I was honored to be selected as the awards judge for the American Women Artists (AWA) Seventeenth Annual Members Show and National Juried Competition. I have been a juror of many shows and it is a daunting task. Serving as the awards judge for the exhibition of the AWA was especially challenging given the exceptional quality of the works on view, which represent a cross section of the most talented and skillful women artists working in the United States today.

 

AWA prescribed the criteria for evaluating the awards and it includes the following elements: composition, draftsmanship, mastery of medium, and quality of design. I’ve applied the same standards to jurying shows and all of the works featured in the galleries fulfilled and, in some cases, exceeded this criterion. Therefore, in determining the awards, I was looking for works of art that transcend these categories and engaged my eye, mind, and heart on a deeper level, whether the work evoked a mood, emotion, sentiment, or idea. Moreover, I wanted to bring a balanced perspective to my judgment by ensuring that my selection represented a variety of genres (landscape, still life, and portraiture/figurative) and medium (oil, watercolor, graphite, bronze, ceramic, stone, etc.).

 

Lastly, I also considered the artworks’ cultural surround. By this, I refer to the visual correspondences that placed the exhibited work in a dialogue with artists of the past. As an art historian specializing in nineteenth and early-twentieth century American art, I was immediately impressed, on entering the gallery, by the visual correspondences between the works on view and historical art. In particular, such artists as Frank W. Benson, William Merritt Chase, Susan Macdowell Eakins, Daniel Garber, Marion Kavanaugh Wachtel, Childe Hassam, Walter Launt Palmer, Jane Peterson, Severin Rosen, and Andrew Wyeth came to mind.

 

The three-dimensional works in the show evoke the streamlined aesthetic of Art Deco, or the curvilinear naturalism of Art Nouveau. While there are echoes of past art in these contemporary works, they speak to the present day and appeal to a captive audience for representational art.

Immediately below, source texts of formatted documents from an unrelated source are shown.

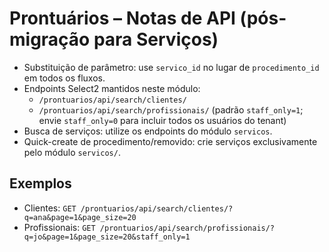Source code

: # Prontuários – Notas de API (pós-migração para Serviços)

- Substituição de parâmetro: use `servico_id` no lugar de `procedimento_id` em todos os fluxos.
- Endpoints Select2 mantidos neste módulo:
  - `/prontuarios/api/search/clientes/`
  - `/prontuarios/api/search/profissionais/` (padrão `staff_only=1`; envie `staff_only=0` para incluir todos os usuários do tenant)
- Busca de serviços: utilize os endpoints do módulo `servicos`.
- Quick-create de procedimento/removido: crie serviços exclusivamente pelo módulo `servicos/`.

## Exemplos

- Clientes: `GET /prontuarios/api/search/clientes/?q=ana&page=1&page_size=20`
- Profissionais: `GET /prontuarios/api/search/profissionais/?q=jo&page=1&page_size=20&staff_only=1`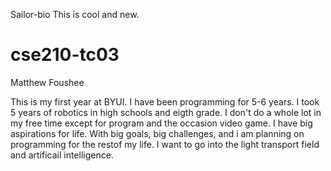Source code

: Sailor-bio
This is cool and new.

# cse210-tc03
Matthew Foushee

This is my first year at BYUI. I have been programming for 5-6 years. I took 5 years of robotics in high schools and eigth grade. I don't do a whole lot in my free time except for program and the occasion video game. I have big aspirations for life. With big goals, big challenges, and i am planning on programming for the restof my life. I want to go into the light transport field and artificail intelligence.

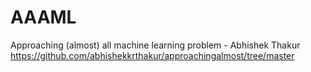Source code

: # AAAML
 Approaching (almost) all machine learning problem - Abhishek Thakur
https://github.com/abhishekkrthakur/approachingalmost/tree/master
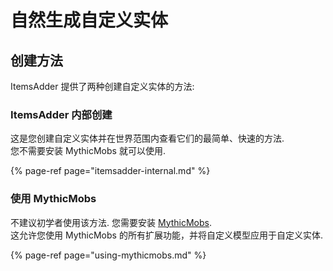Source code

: # 自然生成自定义实体

## 创建方法

ItemsAdder 提供了两种创建自定义实体的方法:

### ItemsAdder 内部创建

这是您创建自定义实体并在世界范围内查看它们的最简单、快速的方法.  
您不需要安装 MythicMobs 就可以使用.

{% page-ref page="itemsadder-internal.md" %}

### 使用 MythicMobs

不建议初学者使用该方法. 您需要安装 [MythicMobs](https://www.spigotmc.org/resources/%E2%9A%94-mythicmobs-free-version-%E2%96%BAthe-1-custom-mob-creator%E2%97%84.5702/).  
这允许您使用 MythicMobs 的所有扩展功能，并将自定义模型应用于自定义实体.

{% page-ref page="using-mythicmobs.md" %}




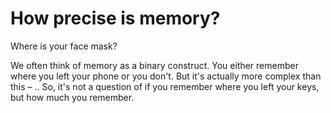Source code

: # How precise is memory?

Where is your face mask? 

We often think of memory as a binary construct. You either remember where you left your phone or you don't. But it's actually more complex than this – .. So, it's not a question of if you remember where you left your keys, but how much you remember. 
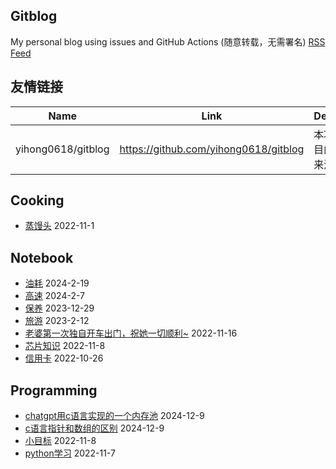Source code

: ## Gitblog
My personal blog using issues and GitHub Actions (随意转载，无需署名)
[RSS Feed](https://raw.githubusercontent.com/lulu10922/gitblog/master/feed.xml)
## 友情链接
| Name | Link | Desc | 
 | ---- | ---- | ---- |
| yihong0618/gitblog | https://github.com/yihong0618/gitblog | 本项目的来源 |
## Cooking
- [蒸馒头](https://github.com/lulu10922/gitblog/issues/2)  2022-11-1
## Notebook
- [油耗](https://github.com/lulu10922/gitblog/issues/11)  2024-2-19
- [高速](https://github.com/lulu10922/gitblog/issues/10)  2024-2-7
- [保养](https://github.com/lulu10922/gitblog/issues/9)  2023-12-29
- [旅游](https://github.com/lulu10922/gitblog/issues/8)  2023-2-12
- [老婆第一次独自开车出门，祝她一切顺利~](https://github.com/lulu10922/gitblog/issues/7)  2022-11-16
- [芯片知识](https://github.com/lulu10922/gitblog/issues/6)  2022-11-8
- [信用卡](https://github.com/lulu10922/gitblog/issues/1)  2022-10-26
## Programming
- [chatgpt用c语言实现的一个内存池](https://github.com/lulu10922/gitblog/issues/13)  2024-12-9
- [c语言指针和数组的区别](https://github.com/lulu10922/gitblog/issues/12)  2024-12-9
- [小目标](https://github.com/lulu10922/gitblog/issues/5)  2022-11-8
- [python学习](https://github.com/lulu10922/gitblog/issues/4)  2022-11-7
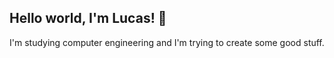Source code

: ## Hello world, I'm Lucas! 👋
I'm studying computer engineering and I'm trying to create some good stuff.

American art is grounded in realism. Indeed, the country’s first exceptional native-born painter was

John Singleton Copley who specialized in portraiture, and the tradition of realism has persisted in this country from the late eighteenth century to today. It is kept alive by each of you – the members of AWA. In conclusion, if we follow the trajectory of American art from the past and extend it to the works of art featured in this show at the Addison Art Gallery, we can appreciate more fully how they, like all great works of art, transcend both time and space.